According to the Israeli military on Tuesday, 200 of the more than 480 rockets that were fired the day before had been intercepted by the system.


On Wednesday, the military updated the figure to more than 1,000 rockets launched towards Israel, of which 850 landed or were shot down.

Israeli authorities claimed that about 200 rockets fired from the Gaza Strip towards Israeli territory exploded inside the Gaza Strip.

The Israeli-designed Iron Dome system is meant to protect populated areas and critical assets by neutralising short-range aerial threats.

Each battery has a radar detection and tracking system, a firing control system and three launchers for 20 interceptor missiles. Each has a range of between four and 70 kilometres.

The head of the Israel Missile Defence Organisation, Moshe Patel, said that, as of January, the Iron Dome had intercepted more than 2,400 projectiles during the past decade.

An interceptor missile is meant to fire only if the trajectory of the rocket appears to be headed towards populated or important areas. With each launch reportedly costing almost $50,000, Mr Patel told the Times of Israel that it had "saved hundreds of lives".

Residential tower in Gaza collapses after Israeli air strike

Residential tower in Gaza collapses after Israeli air strike

The interceptors are fired vertically from the mobile or static Iron Dome sites and hit the incoming projectile, destroying the rocket mid-air. The trails from the winding interceptors and the blast smoke have become a common sight over Israeli cities near the Gaza Strip whenever there are outbreaks of violence.

Israeli military officials say that the system is 90 per cent effective at downing rockets, although analysts question the numbers.

One concern is that while the system may be capable of preventing sporadic salvos even if they number hundreds of rockets, they could be overwhelmed by a sustained massive bombardment.

Hamas in Gaza and Hezbollah on the Lebanese border possess hundreds of thousands of rockets.

The first battery was installed in March 2011 near the southern city of Beersheva – 40 kilometres from the Gaza Strip, and a favourite Hamas target – to combat Soviet-designed Grad rockets fired from the Palestinian territory.

Israel now has 10 such batteries.

Iron Dome was developed by Rafael Advanced Defence Systems, a state-owned arms company in the northern city of Haifa.

But it is also partly funded by the US, which committed $5 billion to its development costs in 2016.

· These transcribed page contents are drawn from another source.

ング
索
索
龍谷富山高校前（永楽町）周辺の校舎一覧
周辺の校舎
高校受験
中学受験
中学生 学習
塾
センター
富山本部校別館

It is one of the strategic pillars of the US-Israeli alliance that has been followed by successive Democratic and Republican administrations.

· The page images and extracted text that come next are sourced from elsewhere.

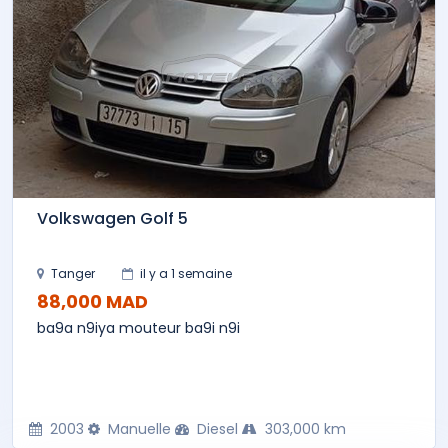
Volkswagen Golf 5
Tanger
il y a 1 semaine
88,000 MAD
ba9a n9iya mouteur ba9i n9i
2003
Manuelle
Diesel
303,000 km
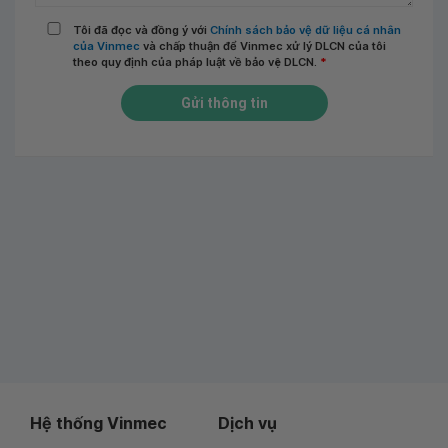
Tôi đã đọc và đồng ý với
Chính sách bảo vệ dữ liệu cá nhân
của Vinmec
và chấp thuận để Vinmec xử lý DLCN của tôi
theo quy định của pháp luật về bảo vệ DLCN.
*
Gửi thông tin
Hệ thống Vinmec
Dịch vụ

In August 2019, the US army signed a contract to purchase two Iron Dome batteries to enhance its own short-range missile defence capabilities.

Israel has other missile defence systems such as the Arrow, to counter ballistic missiles, and David's Sling, for medium-range rocket or missile attacks.

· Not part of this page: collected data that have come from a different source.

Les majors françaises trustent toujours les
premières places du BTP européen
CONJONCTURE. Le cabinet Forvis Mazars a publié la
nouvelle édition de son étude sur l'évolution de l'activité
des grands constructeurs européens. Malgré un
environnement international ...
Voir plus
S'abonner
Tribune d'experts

The idea of the three systems is to create a protective bubble around Israel that can defend against short-range rockets, like those from Gaza, longer-range rockets, like those they fear could be fired from Syria, or even longer range threats posed by Iran or others farther away.

Military experts say 13 Iron Dome batteries are needed to be able to defend the whole of Israeli territory, with its tense border with Syria also particularly at risk of attack.